-- SUPPLIED INFORMATION follows --

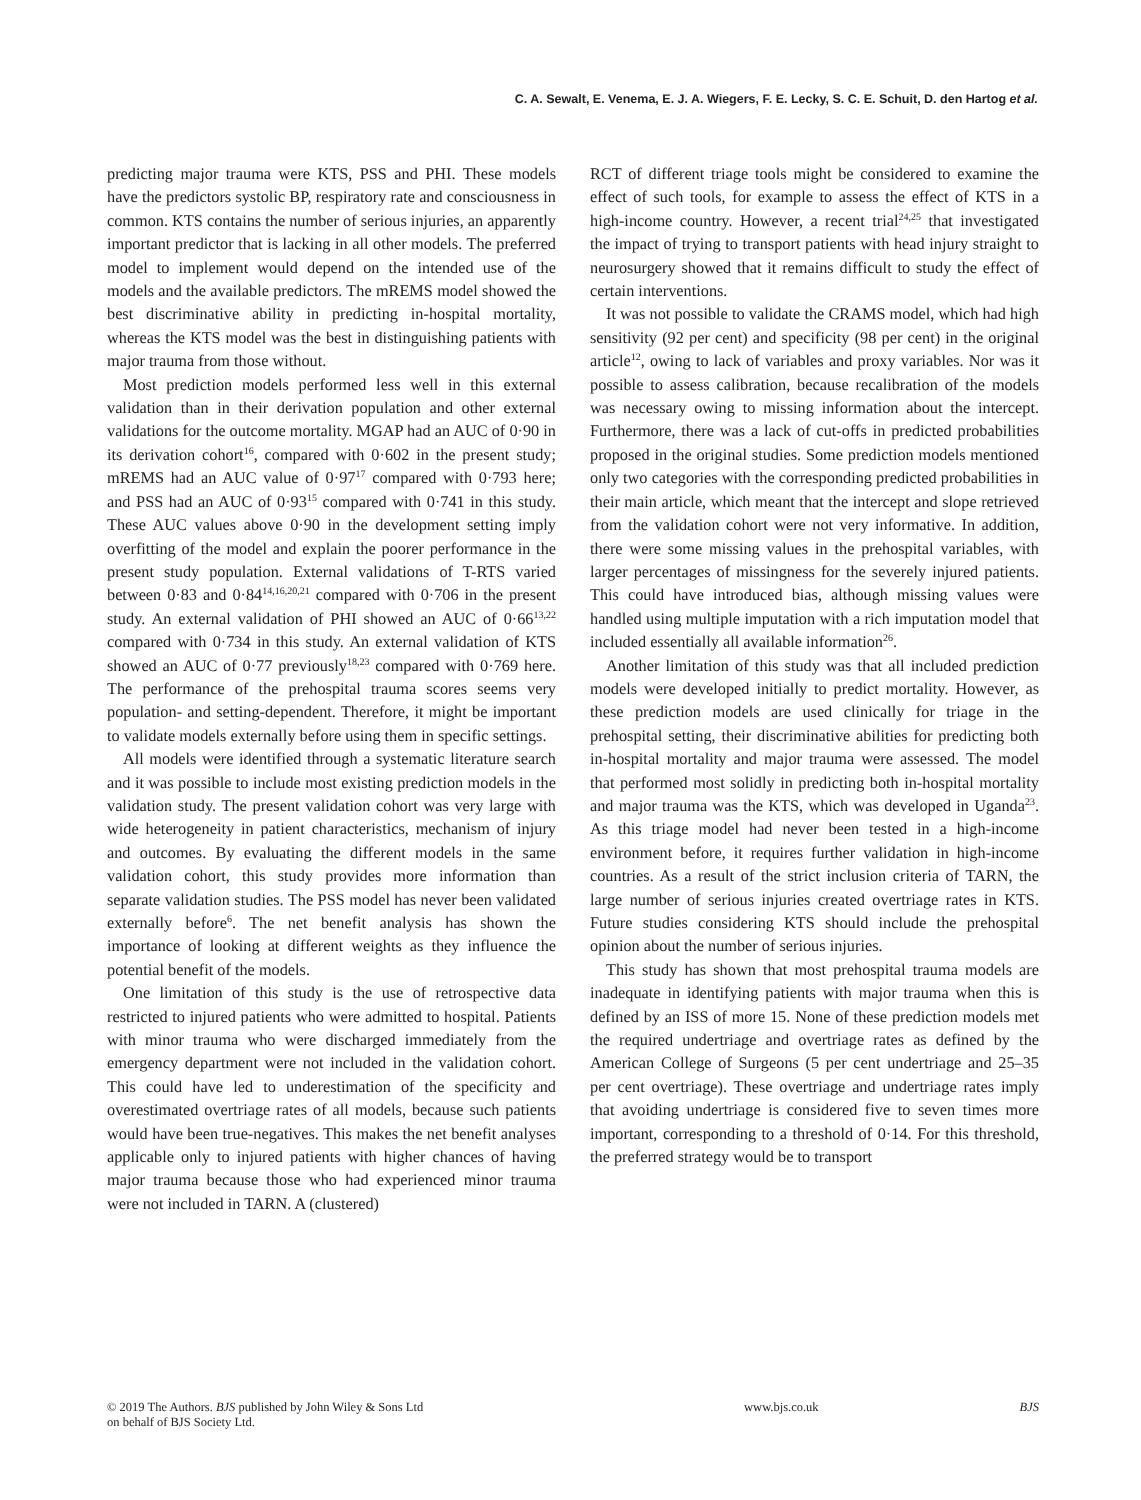C. A. Sewalt, E. Venema, E. J. A. Wiegers, F. E. Lecky, S. C. E. Schuit, D. den Hartog et al.
predicting major trauma were KTS, PSS and PHI. These models have the predictors systolic BP, respiratory rate and consciousness in common. KTS contains the number of serious injuries, an apparently important predictor that is lacking in all other models. The preferred model to implement would depend on the intended use of the models and the available predictors. The mREMS model showed the best discriminative ability in predicting in-hospital mortality, whereas the KTS model was the best in distinguishing patients with major trauma from those without.
Most prediction models performed less well in this external validation than in their derivation population and other external validations for the outcome mortality. MGAP had an AUC of 0·90 in its derivation cohort<sup>16</sup>, compared with 0·602 in the present study; mREMS had an AUC value of 0·97<sup>17</sup> compared with 0·793 here; and PSS had an AUC of 0·93<sup>15</sup> compared with 0·741 in this study. These AUC values above 0·90 in the development setting imply overfitting of the model and explain the poorer performance in the present study population. External validations of T-RTS varied between 0·83 and 0·84<sup>14,16,20,21</sup> compared with 0·706 in the present study. An external validation of PHI showed an AUC of 0·66<sup>13,22</sup> compared with 0·734 in this study. An external validation of KTS showed an AUC of 0·77 previously<sup>18,23</sup> compared with 0·769 here. The performance of the prehospital trauma scores seems very population- and setting-dependent. Therefore, it might be important to validate models externally before using them in specific settings.
All models were identified through a systematic literature search and it was possible to include most existing prediction models in the validation study. The present validation cohort was very large with wide heterogeneity in patient characteristics, mechanism of injury and outcomes. By evaluating the different models in the same validation cohort, this study provides more information than separate validation studies. The PSS model has never been validated externally before<sup>6</sup>. The net benefit analysis has shown the importance of looking at different weights as they influence the potential benefit of the models.
One limitation of this study is the use of retrospective data restricted to injured patients who were admitted to hospital. Patients with minor trauma who were discharged immediately from the emergency department were not included in the validation cohort. This could have led to underestimation of the specificity and overestimated overtriage rates of all models, because such patients would have been true-negatives. This makes the net benefit analyses applicable only to injured patients with higher chances of having major trauma because those who had experienced minor trauma were not included in TARN. A (clustered)
RCT of different triage tools might be considered to examine the effect of such tools, for example to assess the effect of KTS in a high-income country. However, a recent trial<sup>24,25</sup> that investigated the impact of trying to transport patients with head injury straight to neurosurgery showed that it remains difficult to study the effect of certain interventions.
It was not possible to validate the CRAMS model, which had high sensitivity (92 per cent) and specificity (98 per cent) in the original article<sup>12</sup>, owing to lack of variables and proxy variables. Nor was it possible to assess calibration, because recalibration of the models was necessary owing to missing information about the intercept. Furthermore, there was a lack of cut-offs in predicted probabilities proposed in the original studies. Some prediction models mentioned only two categories with the corresponding predicted probabilities in their main article, which meant that the intercept and slope retrieved from the validation cohort were not very informative. In addition, there were some missing values in the prehospital variables, with larger percentages of missingness for the severely injured patients. This could have introduced bias, although missing values were handled using multiple imputation with a rich imputation model that included essentially all available information<sup>26</sup>.
Another limitation of this study was that all included prediction models were developed initially to predict mortality. However, as these prediction models are used clinically for triage in the prehospital setting, their discriminative abilities for predicting both in-hospital mortality and major trauma were assessed. The model that performed most solidly in predicting both in-hospital mortality and major trauma was the KTS, which was developed in Uganda<sup>23</sup>. As this triage model had never been tested in a high-income environment before, it requires further validation in high-income countries. As a result of the strict inclusion criteria of TARN, the large number of serious injuries created overtriage rates in KTS. Future studies considering KTS should include the prehospital opinion about the number of serious injuries.
This study has shown that most prehospital trauma models are inadequate in identifying patients with major trauma when this is defined by an ISS of more 15. None of these prediction models met the required undertriage and overtriage rates as defined by the American College of Surgeons (5 per cent undertriage and 25–35 per cent overtriage). These overtriage and undertriage rates imply that avoiding undertriage is considered five to seven times more important, corresponding to a threshold of 0·14. For this threshold, the preferred strategy would be to transport
© 2019 The Authors. BJS published by John Wiley & Sons Ltd
on behalf of BJS Society Ltd.
www.bjs.co.uk BJS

-- SUPPLIED INFORMATION concluded --

ABOUT THIS EXERCISE → Start at the first line of the records and write out everything up to and including the line containing "predicting major trauma". No pictures.

OUTPUT BELOW →
C. A. Sewalt, E. Venema, E. J. A. Wiegers, F. E. Lecky, S. C. E. Schuit, D. den Hartog et al.
predicting major trauma were KTS, PSS and PHI. These models have the predictors systolic BP, respiratory rate and consciousness in common. KTS contains the number of serious injuries, an apparently important predictor that is lacking in all other models. The preferred model to implement would depend on the intended use of the models and the available predictors. The mREMS model showed the best discriminative ability in predicting in-hospital mortality, whereas the KTS model was the best in distinguishing patients with major trauma from those without.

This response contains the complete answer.